In undivided India, it so happened that the rulers of states like Cooch Behar and Rangpur, with vast areas of land, were both fond of gambling. Either when they ran out of cash or when they were gambling with land, whoever lost would write a chit and say “such and such land measuring this much, I give to you. These were chitmahals. I don’t think Radcliffe had any idea about this. Unfortunately, the thickness of his pen decided the destinies of these lands and their people. You could say these lands were the quirks of individual personalities’ follies, but became problems of history.

Were there any security concerns about this swap. Would it affect infiltration, for example?
Many of these pockets turned into safe havens for criminal camps because neither side could reach their own territories or would reach the other’s. Hopefully, that problem will be resolved now. You can now crack down on smuggling and eliminate these safe havens. To that extent, you are improving security.
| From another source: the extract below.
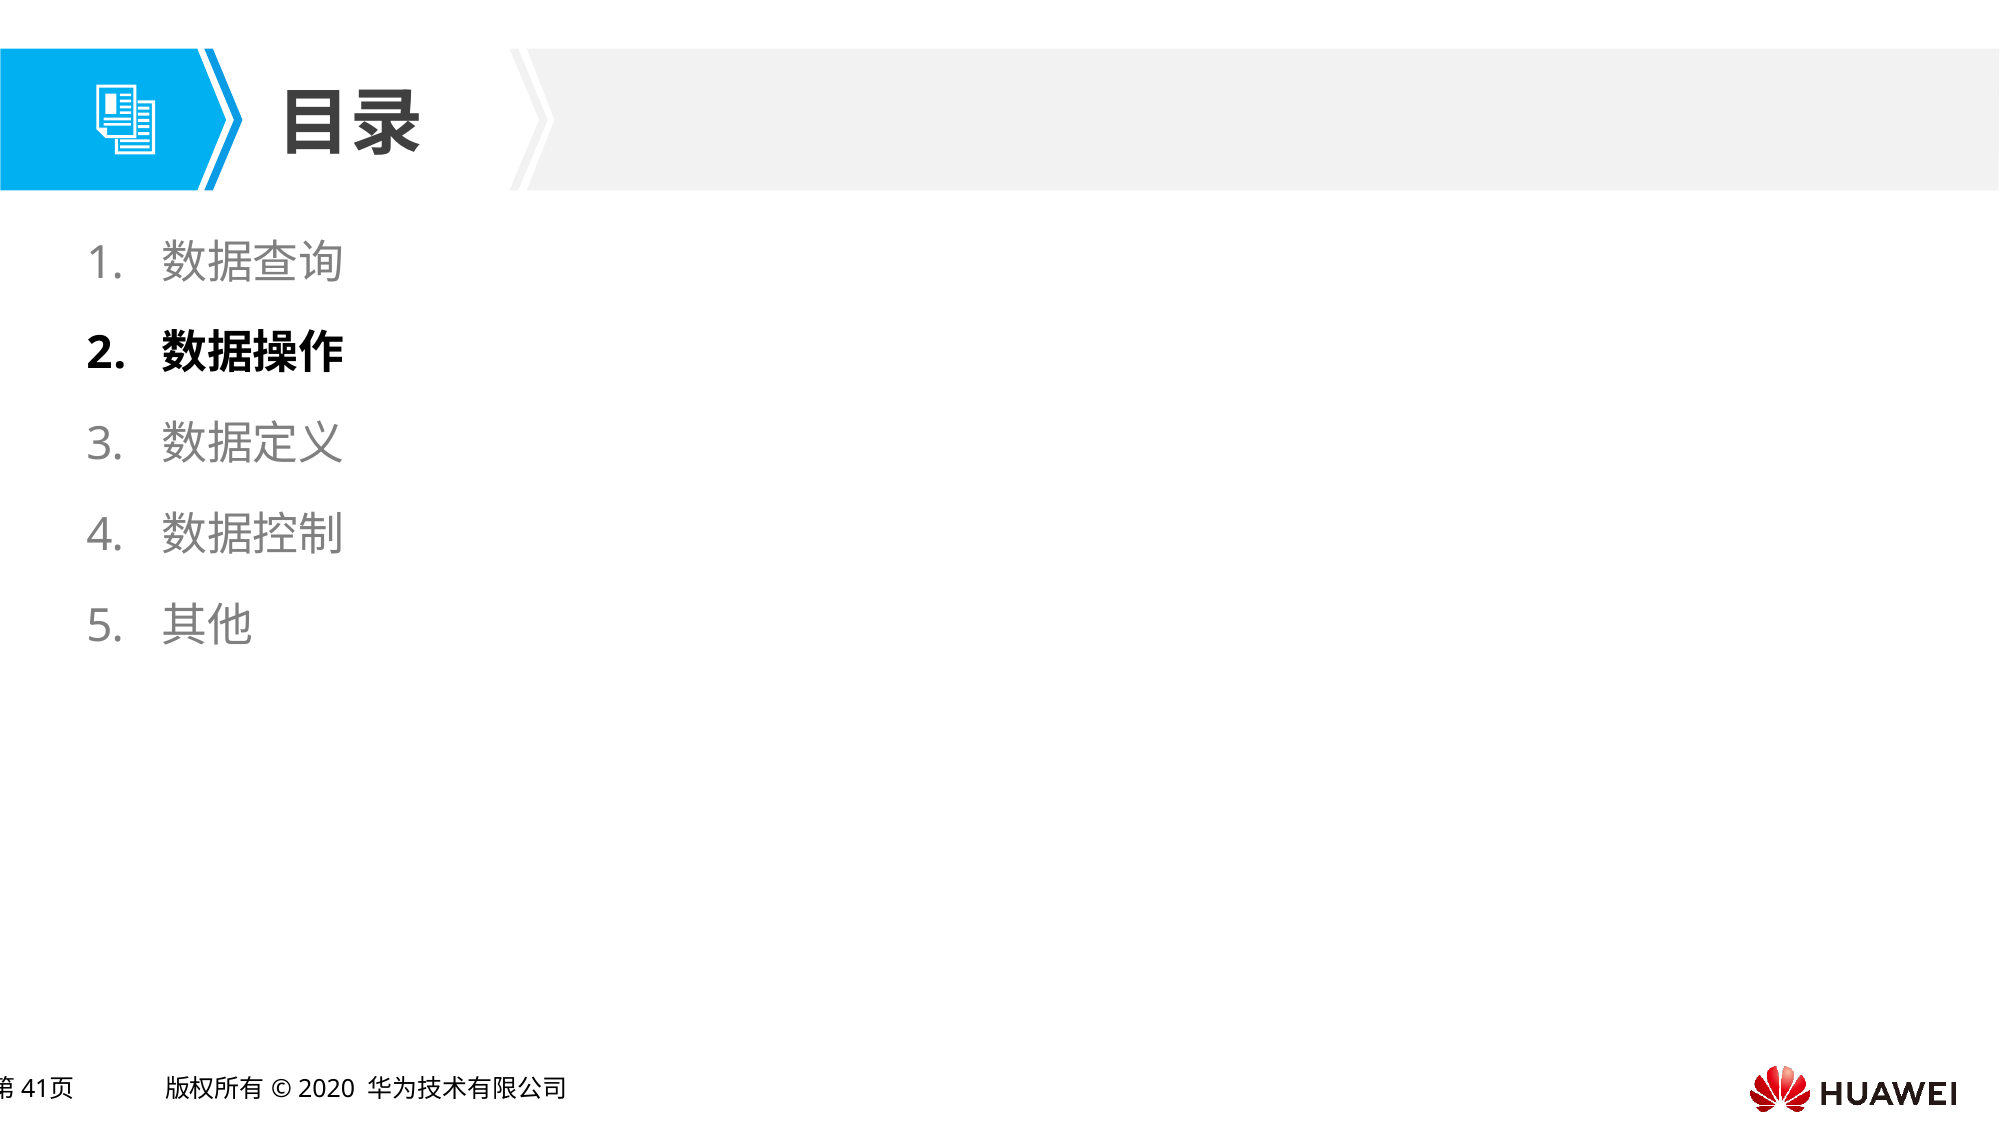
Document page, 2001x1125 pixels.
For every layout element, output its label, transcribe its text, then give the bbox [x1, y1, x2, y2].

Both sides were aware that there might be some people on either side who would like to move to what is actually and emotionally their country. But they were also acutely conscious that they did not want anything like the terrible consequences of the Partition of 1947. So both sides actually carried out surveys in which the people living there were listed and these survey lists were with both sides, so if a desire was expressed by people on one side or the other who felt they did not belong there, it could be done according to an exercise in which the governments of both Bangladesh and India would be involved. And that is the package that the chief minister of West Bengal has got. There are provisions for the people of all the unclaimed territories, in case they wish to migrate. But only 10 per cent or less will actually do so.